Da forma como entendo, tais estruturas reverberaram nas práticas e instituições educativas que se organizaram no território brasileiro a partir do século XIX. Essa ligação, pois, pode ser rastreada de formas diversas. Seja nas prescrições médicas e higiênicas sobre boas práticas na maternidade (Lima, 2012; 2007), na aplicação de testes e mecanismos de quantificação para aferição de desempenho escolar (Gil, 2023, p. 73) ou nas representações sociais que se colaram à profissão docente (Vidal, 2020; Pizolati, 2023), imperaram as concepções que estabeleceram um fluxo escolar homogêneo e reforçaram o papel de cuidado como inerente à mulher. Assim formatada, a escola e a profissão docente conversaram de tal forma com o discurso maternalista que reforçaram representações sociais responsáveis por colar ao exercício da docência uma experiência vocacionada e missionária. Tais imperativos, não surpreendentemente, respingaram na organização da carreira docente e no padrão de remuneração que foi paulatinamente se estabelecendo para ela.

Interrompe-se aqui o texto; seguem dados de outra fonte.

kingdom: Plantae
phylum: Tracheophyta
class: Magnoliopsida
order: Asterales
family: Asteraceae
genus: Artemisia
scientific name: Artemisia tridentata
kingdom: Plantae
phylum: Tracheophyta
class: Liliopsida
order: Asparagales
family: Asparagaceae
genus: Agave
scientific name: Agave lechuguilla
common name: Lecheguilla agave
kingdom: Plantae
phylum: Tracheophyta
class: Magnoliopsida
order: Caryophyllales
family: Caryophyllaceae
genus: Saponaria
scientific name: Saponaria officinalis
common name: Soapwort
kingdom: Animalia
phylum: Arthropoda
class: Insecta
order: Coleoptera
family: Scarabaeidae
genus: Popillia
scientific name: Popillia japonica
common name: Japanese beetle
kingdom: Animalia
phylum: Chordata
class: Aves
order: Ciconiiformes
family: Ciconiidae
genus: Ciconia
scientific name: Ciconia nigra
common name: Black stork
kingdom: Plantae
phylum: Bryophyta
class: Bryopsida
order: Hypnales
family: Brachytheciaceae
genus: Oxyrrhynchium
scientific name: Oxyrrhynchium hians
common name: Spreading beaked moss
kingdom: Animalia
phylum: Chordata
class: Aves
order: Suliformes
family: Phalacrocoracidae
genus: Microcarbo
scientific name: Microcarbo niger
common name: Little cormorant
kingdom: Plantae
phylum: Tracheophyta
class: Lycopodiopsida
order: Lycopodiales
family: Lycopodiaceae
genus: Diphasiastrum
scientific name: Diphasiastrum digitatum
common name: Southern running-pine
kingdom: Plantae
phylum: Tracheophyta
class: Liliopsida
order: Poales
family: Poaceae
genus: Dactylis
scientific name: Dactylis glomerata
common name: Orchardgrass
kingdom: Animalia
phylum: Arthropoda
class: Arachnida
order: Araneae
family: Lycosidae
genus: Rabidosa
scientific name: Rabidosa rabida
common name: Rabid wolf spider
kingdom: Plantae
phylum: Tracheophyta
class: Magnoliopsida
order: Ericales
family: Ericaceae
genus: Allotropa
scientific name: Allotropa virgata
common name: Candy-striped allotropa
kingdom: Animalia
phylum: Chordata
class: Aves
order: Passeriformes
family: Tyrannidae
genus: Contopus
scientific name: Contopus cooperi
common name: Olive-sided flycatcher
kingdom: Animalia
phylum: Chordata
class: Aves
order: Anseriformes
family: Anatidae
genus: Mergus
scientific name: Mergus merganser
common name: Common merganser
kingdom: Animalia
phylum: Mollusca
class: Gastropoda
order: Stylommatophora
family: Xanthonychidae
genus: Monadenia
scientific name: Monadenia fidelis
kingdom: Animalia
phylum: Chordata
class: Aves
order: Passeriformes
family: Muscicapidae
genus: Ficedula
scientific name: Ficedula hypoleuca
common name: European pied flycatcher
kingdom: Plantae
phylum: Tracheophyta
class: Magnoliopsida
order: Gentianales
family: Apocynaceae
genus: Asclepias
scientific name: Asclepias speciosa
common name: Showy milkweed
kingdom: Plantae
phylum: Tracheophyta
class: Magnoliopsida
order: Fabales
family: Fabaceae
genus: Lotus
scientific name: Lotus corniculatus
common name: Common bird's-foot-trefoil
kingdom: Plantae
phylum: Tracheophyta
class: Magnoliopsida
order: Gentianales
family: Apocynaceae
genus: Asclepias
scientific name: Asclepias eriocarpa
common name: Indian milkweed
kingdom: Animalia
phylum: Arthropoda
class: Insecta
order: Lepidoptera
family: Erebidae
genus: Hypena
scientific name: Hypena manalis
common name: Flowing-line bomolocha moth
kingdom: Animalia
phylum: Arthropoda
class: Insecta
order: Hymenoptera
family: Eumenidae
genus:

Se, para Vera Iaconelli (2023, p. 51), a experiência almejada de maternidade teve clivagens de classe social e pertencimento sociorracial, isso também pôde ser rastreado na profissão docente. E pôde de tal forma que vem sendo mapeado na bibliografia tanto pela via do embranquecimento do magistério e do alunado da escola primária em algumas regiões (Muller, 2008) quanto pelo rastreamento de marcadores sociorraciais na delimitação do que seria ou não a performance ideal do magistério (Veiga, 2022) e seus lastros na organização de percursos na carreira (Romão, 2021; Barros, 2020). Também aqui, vale dizer, a performance de cuidado que acaba por se colar à experiência educativa escolar não atingiu todas as professoras da mesma forma - aqui, o “padrão ouro” da maternidade respingou, sem se espelhar, em uma progressiva delimitação dessa mesma norma para a docência, sobretudo primária.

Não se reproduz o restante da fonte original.